В прихожей было темно, особенно после залитой солнцем лестничной клетки.

Максим сделал шаг и тут же обо что-то споткнулся. Падая, ухватился за чье-то пальто на вешалке, сорвал его и упал, ударившись коленкой обо что-то твердое.

— Мать твою! — выругался он, вставая и потирая ногу.

Только сейчас он заметил, что на полу сидел тот,

об кого он споткнулся — двенадцатилетний сын Алика, который прямо в прихожей мастерил огромную кривую табуретку. Делал он это крайне сосредоточенно и, похоже, даже не заметил, что о него споткнулись.

— Блин, Вадик! — разозлился на сына Алик. — Сколько раз тебе говорить?! У тебя есть комната, комната, комната!

Каждое повторение сопровождалось легким подзатыльником встающему сыну.

— Слово «комната» всегда сопровождается подзатыльником? — поинтересовался, морщась от ушиба, Максим. — Когда он вырастет, он будет вздрагивать при слове «комната».

— Не будет, — уверенно ответил Алик.

— Прекрати бить ребенка, — выскочила на шум жена Алика Рита.
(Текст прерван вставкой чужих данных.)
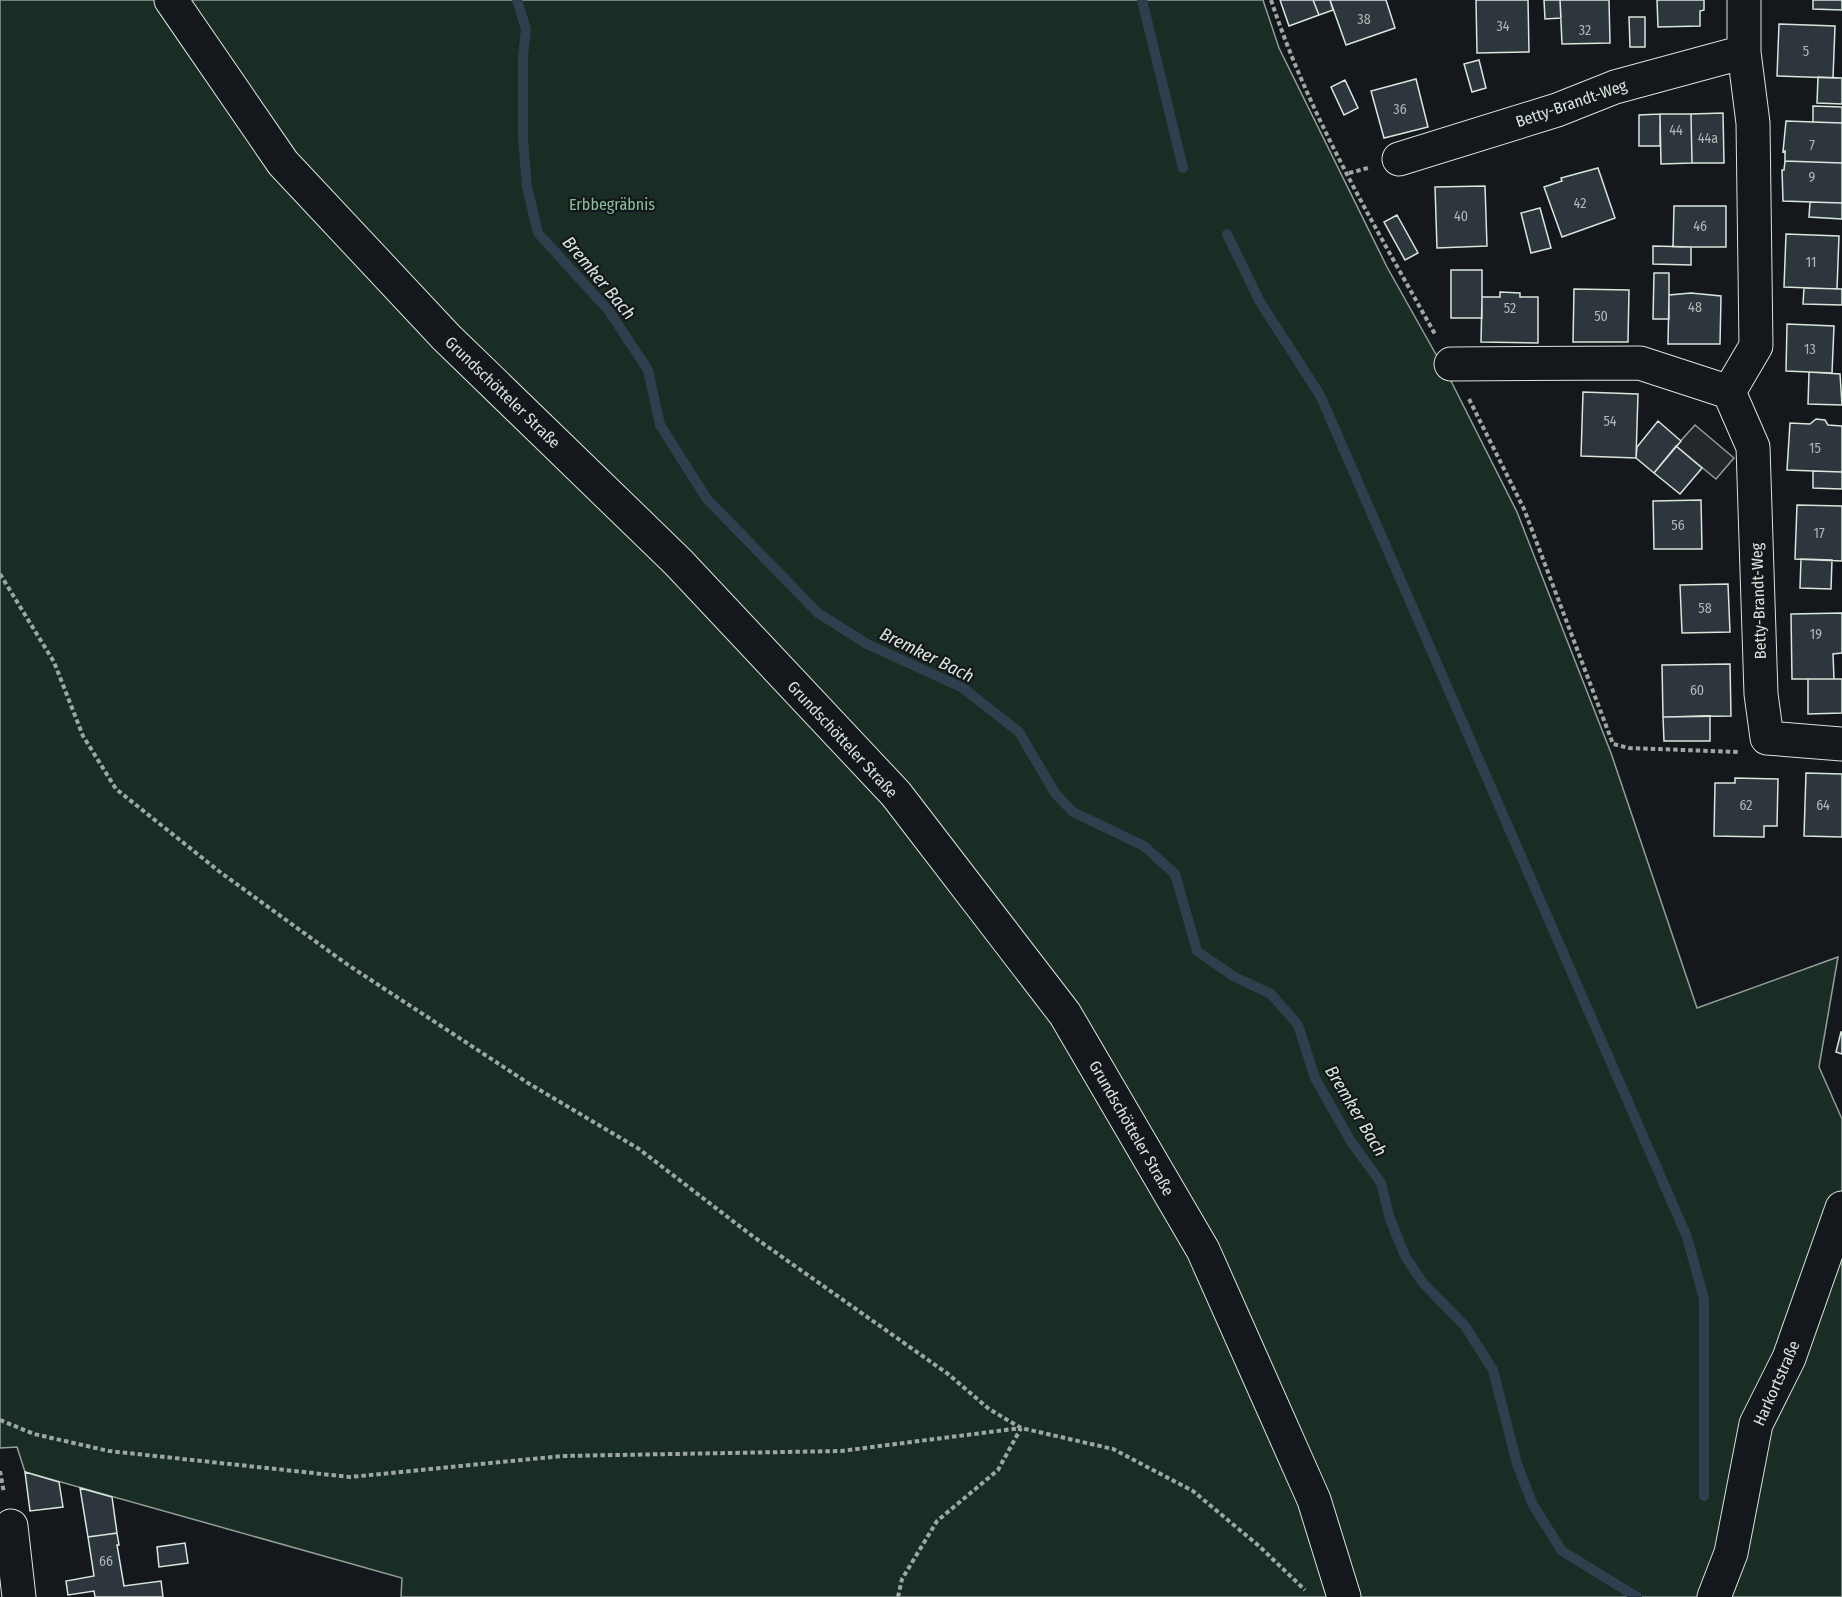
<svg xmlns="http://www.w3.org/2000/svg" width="1842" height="1597" font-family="'Fira Sans Condensed',sans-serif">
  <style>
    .green { fill: #1a2d24; stroke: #939e99; stroke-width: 1.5 }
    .parking { fill: #24282b; stroke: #939e99; stroke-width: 1.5 }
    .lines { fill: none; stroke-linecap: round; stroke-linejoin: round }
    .stream { stroke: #2f3f4d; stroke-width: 10 }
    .building { fill: #2c363c; stroke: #d8e6dc; stroke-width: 1.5 }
    .minor-casing { stroke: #d8e6dc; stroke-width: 35 }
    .major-casing { stroke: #d8e6dc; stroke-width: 35 }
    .path { stroke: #9da8a2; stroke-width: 4; stroke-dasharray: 4.5 3; stroke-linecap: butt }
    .minor { stroke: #14181c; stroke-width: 33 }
    .major { stroke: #14181c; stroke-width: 33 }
    .labels { text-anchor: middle; stroke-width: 4.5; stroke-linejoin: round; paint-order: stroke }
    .number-label { font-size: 14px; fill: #adbab4 }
    .street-label { font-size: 16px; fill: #d8e6dc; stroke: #14181c }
    .park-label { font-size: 16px; fill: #8ac095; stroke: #14181c }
    .water-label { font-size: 18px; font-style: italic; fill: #d8e6dc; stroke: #14181c }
  </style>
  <rect width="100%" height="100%" fill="#14181c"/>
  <path class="green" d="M 0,0 L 1263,0 L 1279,48 L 1387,267 L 1452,383 L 1517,512 L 1611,753 L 1697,1008 L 1838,957 L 1819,1067 L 1842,1119 L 1842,1597 L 401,1597 L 402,1578 L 25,1472 L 17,1447 L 0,1448 Z"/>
  <path class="parking" d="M 1695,425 L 1734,458 L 1716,479 L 1676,446 Z"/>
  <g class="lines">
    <path class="stream" d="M 517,0 L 526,29 L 523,57 L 523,139 L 527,187 L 538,233 L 609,311 L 648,370 L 660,425 L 707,499 L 818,613 L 867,644 L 963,688 L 1019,732 L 1055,793 L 1073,812 L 1144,846 L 1175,874 L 1197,951 L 1233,976 L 1271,994 L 1298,1025 L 1315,1078 L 1350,1140 L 1381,1183 L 1390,1219 L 1405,1256 L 1423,1283 L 1465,1326 L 1493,1370 L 1517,1464 L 1533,1505 L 1562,1551 L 1637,1597
      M 1142,0 L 1183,168
      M 1227,234 L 1260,302 L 1320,395 L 1687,1237 L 1704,1299 L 1704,1496"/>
  </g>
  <path class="building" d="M 1280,0 L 1313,0 L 1319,15 L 1289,26 Z
    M 1313,0 L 1330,0 L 1333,10 L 1319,15 Z
    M 1330,0 L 1386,0 L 1395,28 L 1346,45 Z
    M 1476,0 L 1528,0 L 1529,52 L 1477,53 Z
    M 1544,0 L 1560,0 L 1561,18 L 1545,19 Z
    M 1560,0 L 1609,0 L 1610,43 L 1562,44 Z
    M 1657,0 L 1704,0 L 1704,10 L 1700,11 L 1700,26 L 1658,27 Z
    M 1813,0 L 1842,0 L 1842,10 L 1813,9 Z
    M 1629,17 L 1645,17 L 1645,47 L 1630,47 Z
    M 1779,24 L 1835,26 L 1833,78 L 1777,76 Z
    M 1479,60 L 1486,88 L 1472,92 L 1464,64 Z
    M 1818,77 L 1842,78 L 1842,104 L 1817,103 Z
    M 1416,79 L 1428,127 L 1384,138 L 1371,91 Z
    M 1345,80 L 1358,108 L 1344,115 L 1331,87 Z
    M 1813,106 L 1842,107 L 1842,123 L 1813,122 Z
    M 1723,113 L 1724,163 L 1692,163 L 1691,114 Z
    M 1660,114 L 1691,114 L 1692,163 L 1661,164 Z
    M 1660,114 L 1660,146 L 1639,146 L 1639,115 Z
    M 1786,121 L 1842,123 L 1842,163 L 1785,161 L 1785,151 L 1783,152 Z
    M 1785,161 L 1842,163 L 1842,203 L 1783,201 L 1782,170 L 1784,170 Z
    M 1598,168 L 1615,218 L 1562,237 L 1544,187 L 1562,181 L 1561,178 Z
    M 1485,186 L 1487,246 L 1437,248 L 1435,187 Z
    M 1810,202 L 1842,203 L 1842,219 L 1809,217 Z
    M 1674,206 L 1726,206 L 1726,247 L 1673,247 Z
    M 1540,208 L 1551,248 L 1531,253 L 1521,213 Z
    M 1397,215 L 1418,253 L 1405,260 L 1384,222 Z
    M 1786,234 L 1839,236 L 1837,289 L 1784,287 Z
    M 1653,246 L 1691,247 L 1691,265 L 1653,264 Z
    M 1451,270 L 1482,270 L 1482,318 L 1451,318 Z
    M 1654,273 L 1669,273 L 1669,319 L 1653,319 Z
    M 1804,288 L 1842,289 L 1842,305 L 1803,304 Z
    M 1574,289 L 1629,290 L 1628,342 L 1573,342 Z
    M 1500,292 L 1520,293 L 1520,297 L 1538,297 L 1538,343 L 1481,342 L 1482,297 L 1500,297 Z
    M 1691,293 L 1721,296 L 1720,344 L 1668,344 L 1669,295 Z
    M 1787,324 L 1834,326 L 1832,373 L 1786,371 Z
    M 1809,372 L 1840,374 L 1842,405 L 1808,404 Z
    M 1583,392 L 1638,394 L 1636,458 L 1581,456 Z
    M 1816,419 L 1825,420 L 1828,425 L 1842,426 L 1842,472 L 1787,470 L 1790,423 L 1810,424 Z
    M 1658,421 L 1681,441 L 1654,473 L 1636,458 L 1637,447 Z
    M 1676,446 L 1702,468 L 1680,494 L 1654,473 Z
    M 1813,471 L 1842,472 L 1842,489 L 1813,488 Z
    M 1701,500 L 1702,549 L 1654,549 L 1653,501 Z
    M 1797,505 L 1842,506 L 1842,561 L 1795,559 Z
    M 1801,559 L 1832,560 L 1831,589 L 1800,588 Z
    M 1728,584 L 1730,632 L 1682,633 L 1680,585 Z
    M 1842,613 L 1842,653 L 1833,654 L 1834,679 L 1792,679 L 1791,614 Z
    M 1730,664 L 1731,716 L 1663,717 L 1662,665 Z
    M 1808,679 L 1842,679 L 1842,713 L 1808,714 Z
    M 1710,716 L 1710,741 L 1664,741 L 1663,717 Z
    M 1806,773 L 1842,774 L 1842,837 L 1804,836 Z
    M 1735,778 L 1778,779 L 1777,826 L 1764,826 L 1764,837 L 1714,836 L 1715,783 L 1735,783 Z
    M 1841,1032 L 1842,1032 L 1842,1054 L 1836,1052 Z
    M 25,1472 L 59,1482 L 63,1507 L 30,1511 Z
    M 80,1488 L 112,1497 L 117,1533 L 88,1537 Z
    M 117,1533 L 119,1545 L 117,1545 L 124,1586 L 161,1581 L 163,1597 L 95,1597 L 94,1591 L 68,1595 L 66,1581 L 94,1576 L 88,1537 Z
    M 185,1543 L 188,1563 L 159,1567 L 157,1547 Z"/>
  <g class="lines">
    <g class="minor-casing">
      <path id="minor" d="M 1744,0 L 1744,52 L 1753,123 L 1756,346 L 1729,392 L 1753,447 L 1761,694 L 1767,738 L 1842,744
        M 1399,159 L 1557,110 L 1615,87 L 1744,52
        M 1451,364 L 1640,363 L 1729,392
        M 11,1526 L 19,1597
        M 1714,1597 L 1731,1553 L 1756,1424 L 1789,1358 L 1842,1208"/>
    </g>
    <g class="major-casing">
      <path id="major" d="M 171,0 L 283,163 L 446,337 L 678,562 L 896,794 L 1065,1014 L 1203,1250 L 1314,1500 L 1344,1597"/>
    </g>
    <path class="path" d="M 1271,0 C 1310,118 1376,228 1436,336
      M 1349,173 L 1368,168
      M 1469,399 L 1524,509 L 1613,744 L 1629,748 L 1738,752
      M 0,574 L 54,662 L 83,736 L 116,789 L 220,872 L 348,965 L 528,1083 L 639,1149 L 751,1235 L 948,1374 L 989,1409 L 1021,1428 L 1113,1449 L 1193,1491 L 1259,1546 L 1305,1590
      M 0,1420 L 34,1434 L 109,1451 L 350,1477 L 562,1456 L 841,1451 L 1021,1428
      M 0,1471 L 4,1493
      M 898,1597 L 902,1579 L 937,1521 L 998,1470 L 1021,1428"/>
    <use href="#minor" class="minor"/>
    <use href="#major" class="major"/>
  </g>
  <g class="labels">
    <g class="number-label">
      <text x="1364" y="24">38</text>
      <text x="1503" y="31">34</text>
      <text x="1585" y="35">32</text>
      <text x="1806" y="56">5</text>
      <text x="1400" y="114">36</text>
      <text x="1676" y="135">44</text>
      <text x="1708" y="143">44a</text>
      <text x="1812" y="150">7</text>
      <text x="1812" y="182">9</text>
      <text x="1580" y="208">42</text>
      <text x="1461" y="221">40</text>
      <text x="1700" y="231">46</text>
      <text x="1811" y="267">11</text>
      <text x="1695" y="312">48</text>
      <text x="1510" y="313">52</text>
      <text x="1601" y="321">50</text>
      <text x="1810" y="354">13</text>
      <text x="1610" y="426">54</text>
      <text x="1815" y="453">15</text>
      <text x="1678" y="530">56</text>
      <text x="1819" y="538">17</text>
      <text x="1705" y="613">58</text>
      <text x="1816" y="639">19</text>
      <text x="1697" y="695">60</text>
      <text x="1746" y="810">62</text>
      <text x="1823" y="810">64</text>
      <text x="106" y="1566">66</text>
    </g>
    <g class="street-label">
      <text transform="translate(1571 103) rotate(-19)" y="6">Betty-Brandt-Weg</text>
      <text transform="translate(503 392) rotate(44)" y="6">Grundschötteler Straße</text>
      <text transform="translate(1758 601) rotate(-92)" y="6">Betty-Brandt-Weg</text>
      <text transform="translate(843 739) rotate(47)" y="6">Grundschötteler Straße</text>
      <text transform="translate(1132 1128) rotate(60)" y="6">Grundschötteler Straße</text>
      <text transform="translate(1776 1383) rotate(-66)" y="6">Harkortstraße</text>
    </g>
    <g class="park-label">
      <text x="612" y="210">Erbbegräbnis</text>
    </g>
    <g class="water-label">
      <text transform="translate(599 278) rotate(50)" y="6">Bremker Bach</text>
      <text transform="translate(927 655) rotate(26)" y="6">Bremker Bach</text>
      <text transform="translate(1356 1111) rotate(59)" y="6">Bremker Bach</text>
    </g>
  </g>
</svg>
На ней был фартук — она явно что-то готовила. — Привет, Максим.

Прежде чем Максим успел ответить что-то, она быстро чмокнула его в щеку.

— Я его не бью, — обиженно сказал Алик.

— Слышал, что тебе отец сказал? — спросила Рита у сына и вопреки всякой логике тоже отвесила ему легкий подзатыльник. — Марш в свою комнату!

Сын поплелся к себе в комнату, волоча по полу недоделанную табуретку. Рита убежала на кухню.

— Надеюсь, ты платишь сыну зарплату, или он за хлеб и воду на тебя работает? — попытался пошутить Максим, снимая ботинки.

— Я тебя умоляю. Это он для урока труда. Пойдем. А-а!!!

Алик неожиданно принялся кружиться на одной ноге, словно шаман в экстатическом танце.

— Что еще? — испугался Максим.

— Мать твою! Все из-за этого кретина с табуреткой! Занозу засадил!

Алик прислонился к стене, стянул носок и поднял ногу, пытаясь вытащить занозу из ступни.

— А сколько раз я тебе говорила не ходить по дому в носках?! — раздался раздраженный голос Риты из кухни. — Зачем я тогда покупала тебе тапочки?!

Максим, несколько отвыкший от таких бурных эмоций, смущенно потеребил кончик носа.

В прихожей появилась Рита и решительно протянула тапочки для Максима.